Article 1er : La décision implicite de la commission de recours contre les décisions de refus de visa d’entrée en France née le 6 janvier 2024 est annulée.

 

Article 2 : Il est enjoint au ministre d’Etat, ministre de l’intérieur, de faire délivrer le visa sollicité à M.  C... E... A... dans un délai de deux mois à compter de la notification du présent jugement.

Article 3 : L’Etat versera à Mme D... la somme de 600 euros au titre de l’article L. 761-1 du code de justice administrative.

Article 4 : Le surplus des conclusions de la requête est rejeté. 

 

Article 5 : Le présent jugement sera notifié à Mme B... D... et au ministre d’Etat, ministre de l’intérieur.

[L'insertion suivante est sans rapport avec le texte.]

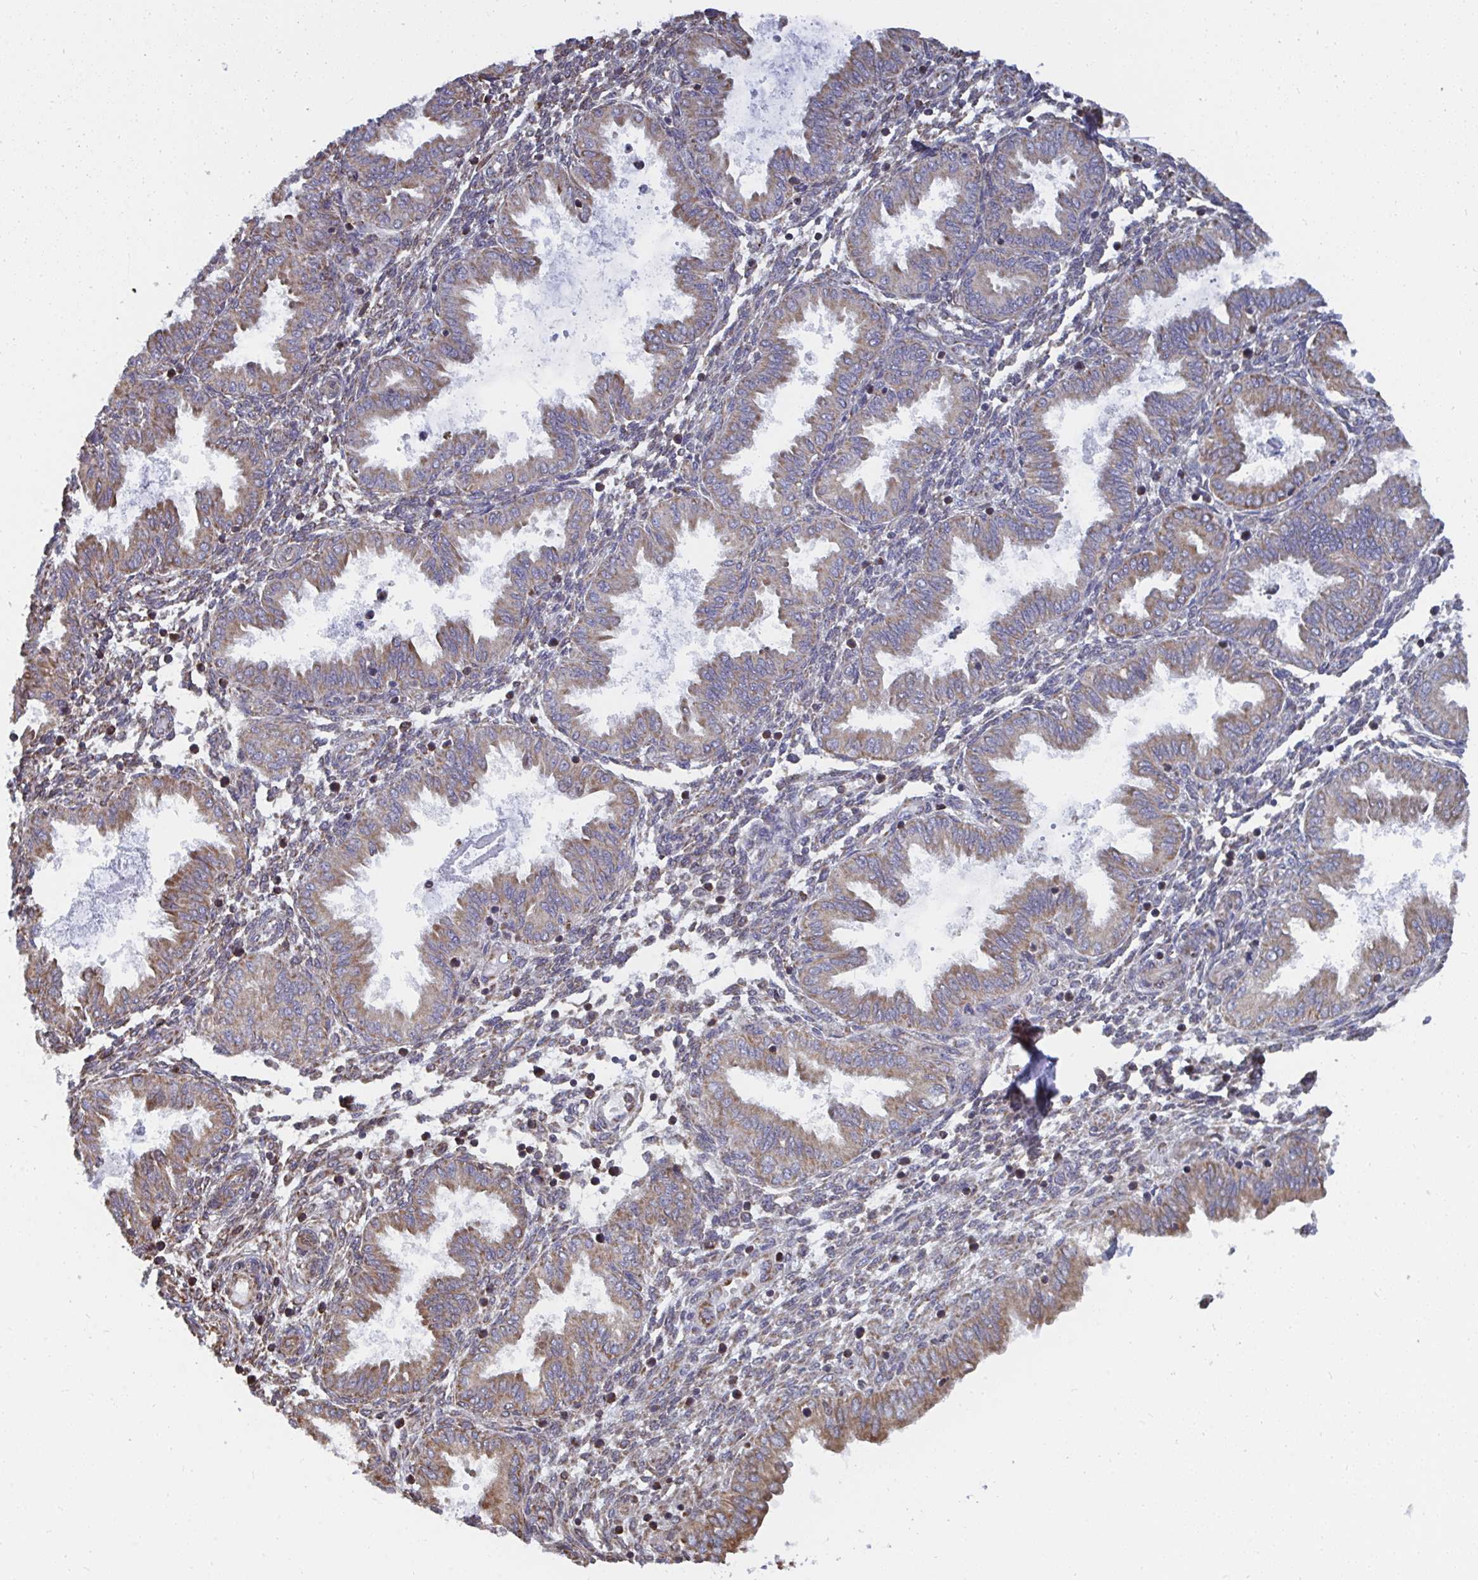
{"staining": {"intensity": "negative", "quantity": "none", "location": "none"}, "tissue": "endometrium", "cell_type": "Cells in endometrial stroma", "image_type": "normal", "snomed": [{"axis": "morphology", "description": "Normal tissue, NOS"}, {"axis": "topography", "description": "Endometrium"}], "caption": "IHC micrograph of benign human endometrium stained for a protein (brown), which demonstrates no staining in cells in endometrial stroma.", "gene": "ELAVL1", "patient": {"sex": "female", "age": 33}}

Délibéré après l'audience du 15 septembre 2025, à laquelle siégeaient :

Mme Picquet, présidente,

M. Garnier, premier conseiller,

Mme d’Erceville, première conseillère.

Rendu public par mise à disposition au greffe le 6 octobre 2025

La rapporteure,

G. d'ERCEVILLE

La présidente,

P. PICQUET

La greffière,

J. BALEIZAO

La République mande et ordonne au ministre d’Etat, ministre de l’intérieur en ce qui le concerne ou à tous commissaires de justice à ce requis en ce qui concerne les voies de droit commun contre les parties privées, de pourvoir à l’exécution de la présente décision.